Wednesday, August 03, 2005

Deciphering "better" and "less worse" for the undecided voters

The Perfect Storm

THE MAINSTREAM MEDIA is often inconsistent in covering stories. They gave us wall-to-wall coverage when George W. Bush's National Guard service came under scrutiny, but suddenly made themselves scarce when over two hundred Vietnam veterans pointed out hole after hole in John Kerry's service narrative. When Rush Limbaugh ran into legal problems surrounding his addiction to painkillers, we heard breathless updates on subpoenas and court orders, but when Eason Jordan revealed his predilection to slandering the U.S. military, again the press pulled a disappearing act.


This column reeks of liberal news bias, and the paragraph above highlights the two-party systems downfall into its proverbial cat-and-mouse game.

The supposed statistics on whom people vote for has been in the past measured by 25 percent of the vote going to the Democrats, 25 percent going to the Republicans, and 50 percent is still the middle or undecided voter. I'm sure those numbers are not accurate but are nonetheless being used as a guide.

The undecided voter is so because they are confused by the mass amount of every day indictments one party bestowes onto the other. The voter, let alone the undecided voter, has cynicism for politics in general. There can be much good to politics, obviously, but the truth is people have cynicism because politics built up its dirty reputation up by itself by lying, corruption, making empty promises, and so on. As a customer service slogan at a grocery store once said in so many words, 'It takes a long time to build up a customers trust with excellent customer service, but just a second to lose it with poor service.' This is evident in peoples mistrust of politicians.

It is why I propose for now on all politics alike mute topics where both party's candidates appear to have questionable military pasts. These back-and-forth attacks do nothing for the undecided voter because they just push themselves further into oblivion. Rather, it wouldn't be so bad if in fact Democrats/Republicans are so much better on most issues than the other, then they should be promoting those issues they have a rock solid foundation to fall back on. Even better, both party's, if they are so much better than the other, won't be afraid to highlight their pros and cons. Because, after all, if they are that much better than the opposing, they will have no confidence issues because their pros will heavily outweigh the cons. I mean, it's all about campaigning to the undecided voter, right?

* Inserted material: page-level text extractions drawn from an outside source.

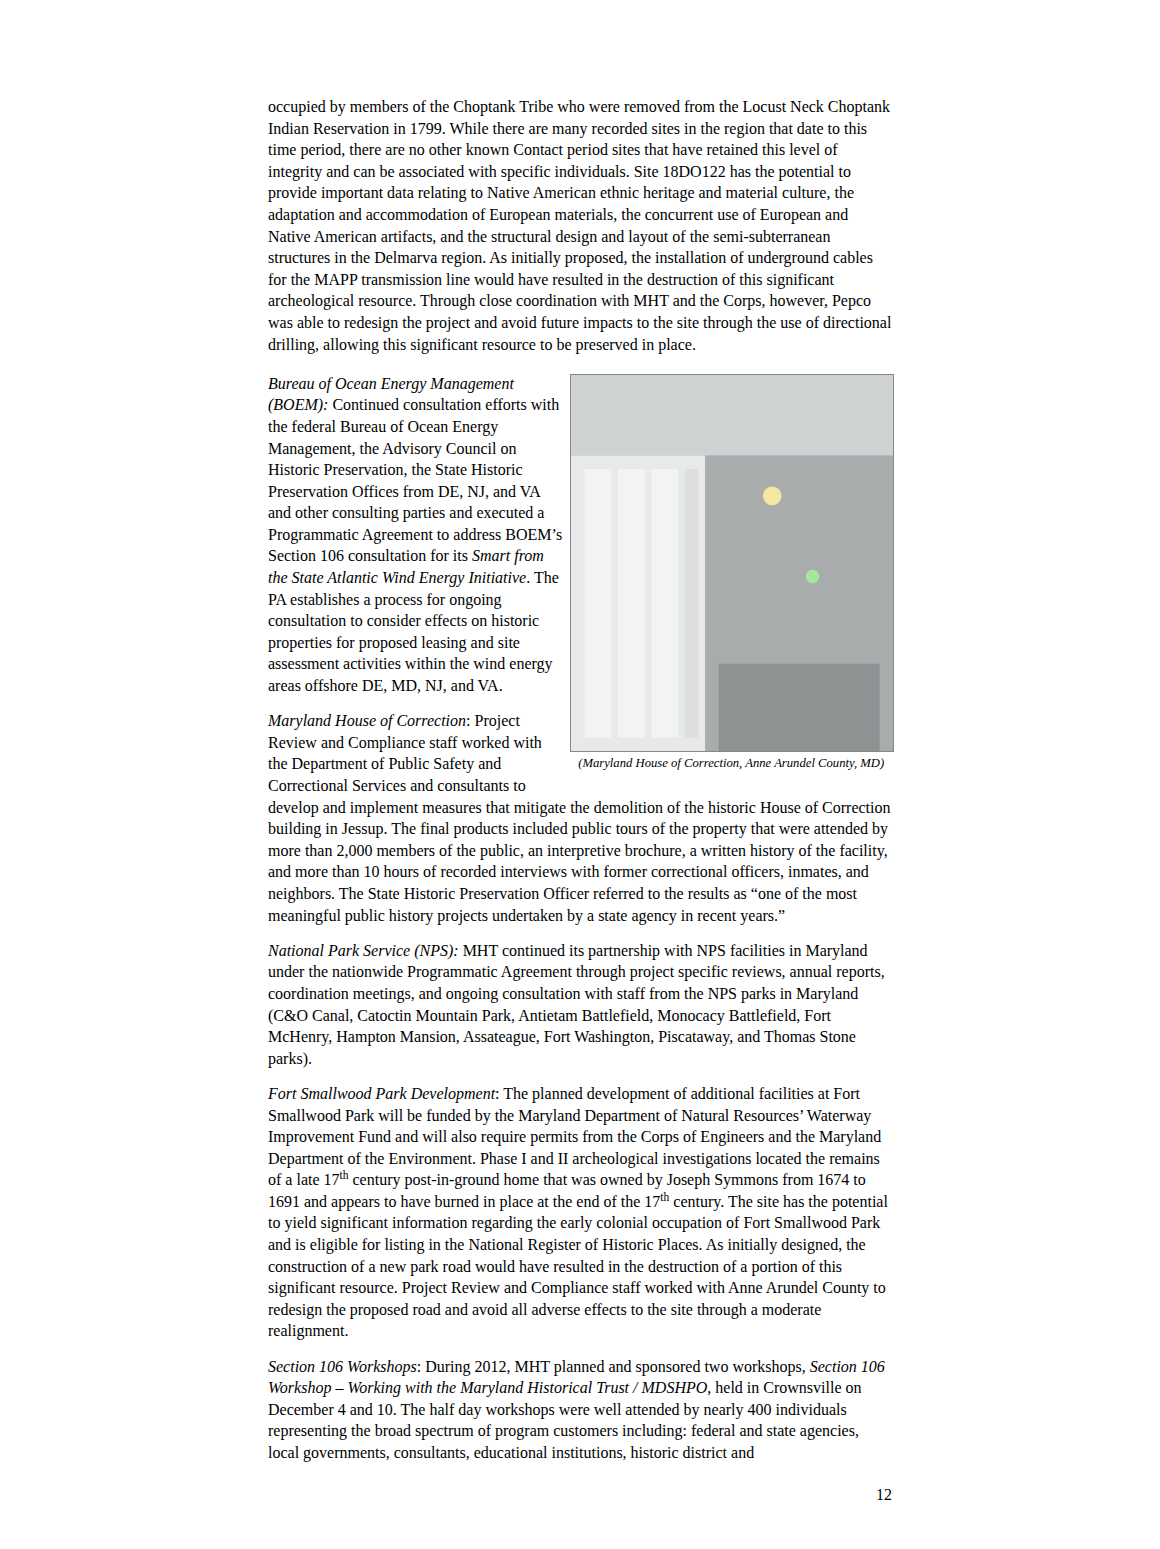occupied by members of the Choptank Tribe who were removed from the Locust Neck Choptank Indian Reservation in 1799. While there are many recorded sites in the region that date to this time period, there are no other known Contact period sites that have retained this level of integrity and can be associated with specific individuals. Site 18DO122 has the potential to provide important data relating to Native American ethnic heritage and material culture, the adaptation and accommodation of European materials, the concurrent use of European and Native American artifacts, and the structural design and layout of the semi-subterranean structures in the Delmarva region. As initially proposed, the installation of underground cables for the MAPP transmission line would have resulted in the destruction of this significant archeological resource. Through close coordination with MHT and the Corps, however, Pepco was able to redesign the project and avoid future impacts to the site through the use of directional drilling, allowing this significant resource to be preserved in place.
(Maryland House of Correction, Anne Arundel County, MD)
Bureau of Ocean Energy Management (BOEM): Continued consultation efforts with the federal Bureau of Ocean Energy Management, the Advisory Council on Historic Preservation, the State Historic Preservation Offices from DE, NJ, and VA and other consulting parties and executed a Programmatic Agreement to address BOEM’s Section 106 consultation for its Smart from the State Atlantic Wind Energy Initiative. The PA establishes a process for ongoing consultation to consider effects on historic properties for proposed leasing and site assessment activities within the wind energy areas offshore DE, MD, NJ, and VA.
Maryland House of Correction: Project Review and Compliance staff worked with the Department of Public Safety and Correctional Services and consultants to develop and implement measures that mitigate the demolition of the historic House of Correction building in Jessup. The final products included public tours of the property that were attended by more than 2,000 members of the public, an interpretive brochure, a written history of the facility, and more than 10 hours of recorded interviews with former correctional officers, inmates, and neighbors. The State Historic Preservation Officer referred to the results as “one of the most meaningful public history projects undertaken by a state agency in recent years.”
National Park Service (NPS): MHT continued its partnership with NPS facilities in Maryland under the nationwide Programmatic Agreement through project specific reviews, annual reports, coordination meetings, and ongoing consultation with staff from the NPS parks in Maryland (C&O Canal, Catoctin Mountain Park, Antietam Battlefield, Monocacy Battlefield, Fort McHenry, Hampton Mansion, Assateague, Fort Washington, Piscataway, and Thomas Stone parks).
Fort Smallwood Park Development: The planned development of additional facilities at Fort Smallwood Park will be funded by the Maryland Department of Natural Resources’ Waterway Improvement Fund and will also require permits from the Corps of Engineers and the Maryland Department of the Environment. Phase I and II archeological investigations located the remains of a late 17th century post-in-ground home that was owned by Joseph Symmons from 1674 to 1691 and appears to have burned in place at the end of the 17th century. The site has the potential to yield significant information regarding the early colonial occupation of Fort Smallwood Park and is eligible for listing in the National Register of Historic Places. As initially designed, the construction of a new park road would have resulted in the destruction of a portion of this significant resource. Project Review and Compliance staff worked with Anne Arundel County to redesign the proposed road and avoid all adverse effects to the site through a moderate realignment.
Section 106 Workshops: During 2012, MHT planned and sponsored two workshops, Section 106 Workshop – Working with the Maryland Historical Trust / MDSHPO, held in Crownsville on December 4 and 10. The half day workshops were well attended by nearly 400 individuals representing the broad spectrum of program customers including: federal and state agencies, local governments, consultants, educational institutions, historic district and
12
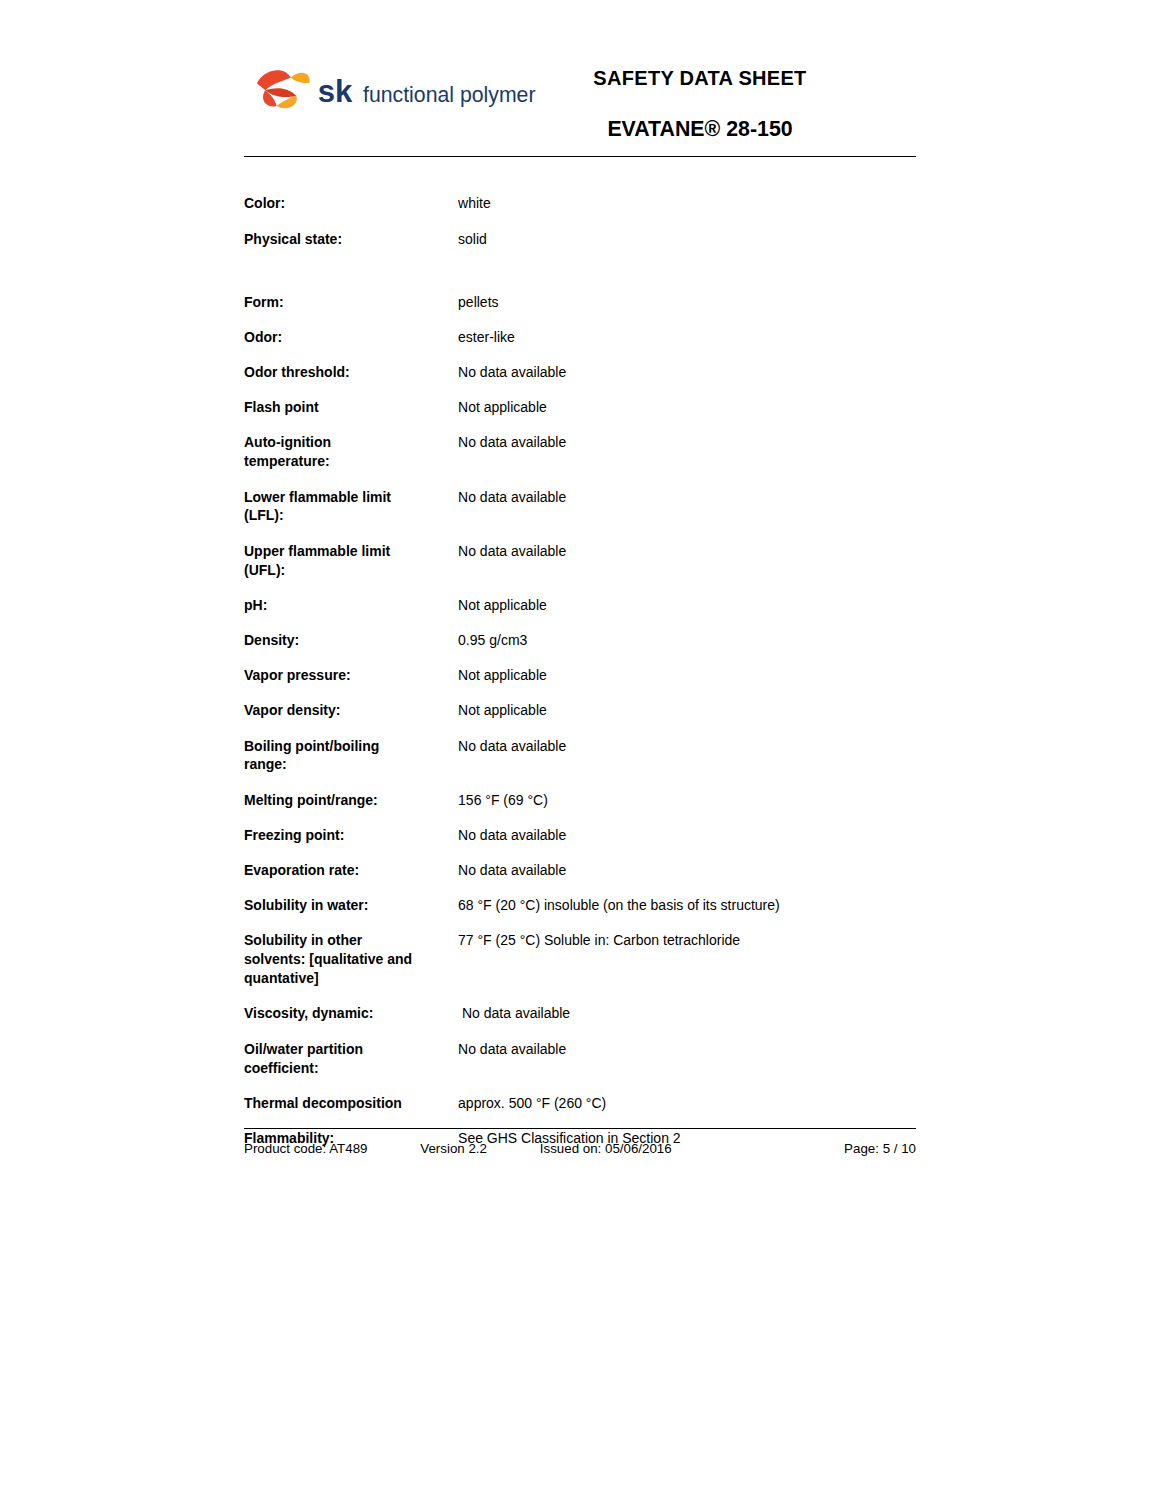sk functional polymer
SAFETY DATA SHEET
EVATANE® 28-150
| Color: | white |
| Physical state: | solid |
| Form: | pellets |
| Odor: | ester-like |
| Odor threshold: | No data available |
| Flash point | Not applicable |
| Auto-ignition temperature: | No data available |
| Lower flammable limit (LFL): | No data available |
| Upper flammable limit (UFL): | No data available |
| pH: | Not applicable |
| Density: | 0.95 g/cm3 |
| Vapor pressure: | Not applicable |
| Vapor density: | Not applicable |
| Boiling point/boiling range: | No data available |
| Melting point/range: | 156 °F (69 °C) |
| Freezing point: | No data available |
| Evaporation rate: | No data available |
| Solubility in water: | 68 °F (20 °C) insoluble (on the basis of its structure) |
| Solubility in other solvents: [qualitative and quantative] | 77 °F (25 °C) Soluble in: Carbon tetrachloride |
| Viscosity, dynamic: | No data available |
| Oil/water partition coefficient: | No data available |
| Thermal decomposition | approx. 500 °F (260 °C) |
| Flammability: | See GHS Classification in Section 2 |
Product code: AT489 Version 2.2 Issued on: 05/06/2016 Page: 5 / 10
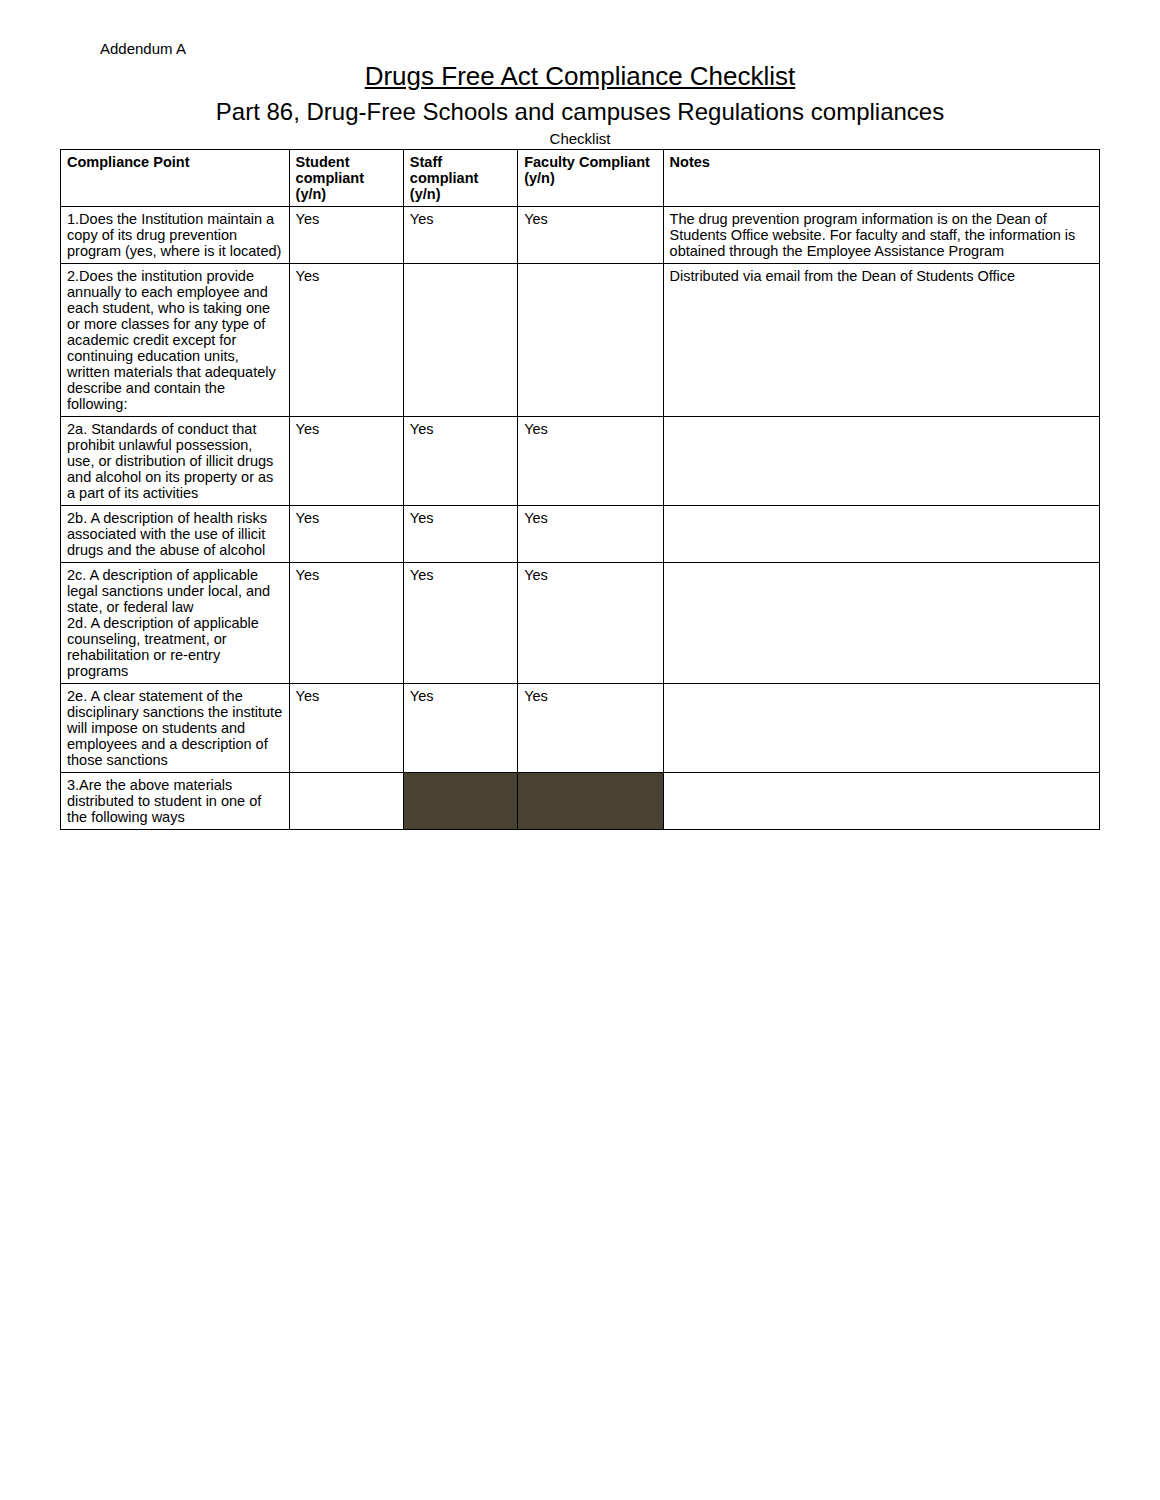Addendum A
Drugs Free Act Compliance Checklist
Part 86, Drug-Free Schools and campuses Regulations compliances
Checklist
| Compliance Point | Student compliant (y/n) | Staff compliant (y/n) | Faculty Compliant (y/n) | Notes |
| --- | --- | --- | --- | --- |
| 1. Does the Institution maintain a copy of its drug prevention program (yes, where is it located) | Yes | Yes | Yes | The drug prevention program information is on the Dean of Students Office website. For faculty and staff, the information is obtained through the Employee Assistance Program |
| 2. Does the institution provide annually to each employee and each student, who is taking one or more classes for any type of academic credit except for continuing education units, written materials that adequately describe and contain the following: | Yes | | | Distributed via email from the Dean of Students Office |
| 2a. Standards of conduct that prohibit unlawful possession, use, or distribution of illicit drugs and alcohol on its property or as a part of its activities | Yes | Yes | Yes | |
| 2b. A description of health risks associated with the use of illicit drugs and the abuse of alcohol | Yes | Yes | Yes | |
| 2c. A description of applicable legal sanctions under local, and state, or federal law 2d. A description of applicable counseling, treatment, or rehabilitation or re-entry programs | Yes | Yes | Yes | |
| 2e. A clear statement of the disciplinary sanctions the institute will impose on students and employees and a description of those sanctions | Yes | Yes | Yes | |
| 3. Are the above materials distributed to student in one of the following ways | | | | |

The unfortunate reality is neither movement has any intentions of giving even one iota to the other party. It would mean they are acknowledging the other has a point -- and we wouldn't want to do that! Politicans and bloggers alike want to win and only win. They want nearly as much as the two opposing sides want at a planning commission. (Minnesota Republican Governor Tim Pawlenty should be applauded for suggesting his capital members, for once, get something accomplished by going into a "lock down" at a military barracks because he recognises with two sides there needs to be some middle agreement.) The people in general need to hear the truth: Politics isn't about whose "better." It is about whose "less worse." The choice is yours, but the cynical undecided voter (and for good reason) doesn't want to hear the "We're the good guys, they're the bad guys!" Most want to make an informed choice in voting for the lesser of two corruptions, and then move back into whatever their life interests are, particularly like raising a family. The rest of the yo-yo political spiel just confuses them and makes them more of an undecided voter.

3 comments:

Me said...
This comment has been removed by a blog administrator.
Me said...

The undecided voter in America scares me. I'm not sure I want to have elections decided by people who (for one reason or another)have to wait until the 11th hour to make a descision. It would be better if they were undecided becasue of an information overload rather then apathy and laziness towards the political process

Dry Guy said...

Wow, Kim! That looks like more than enough for me to read for several months. Thank you.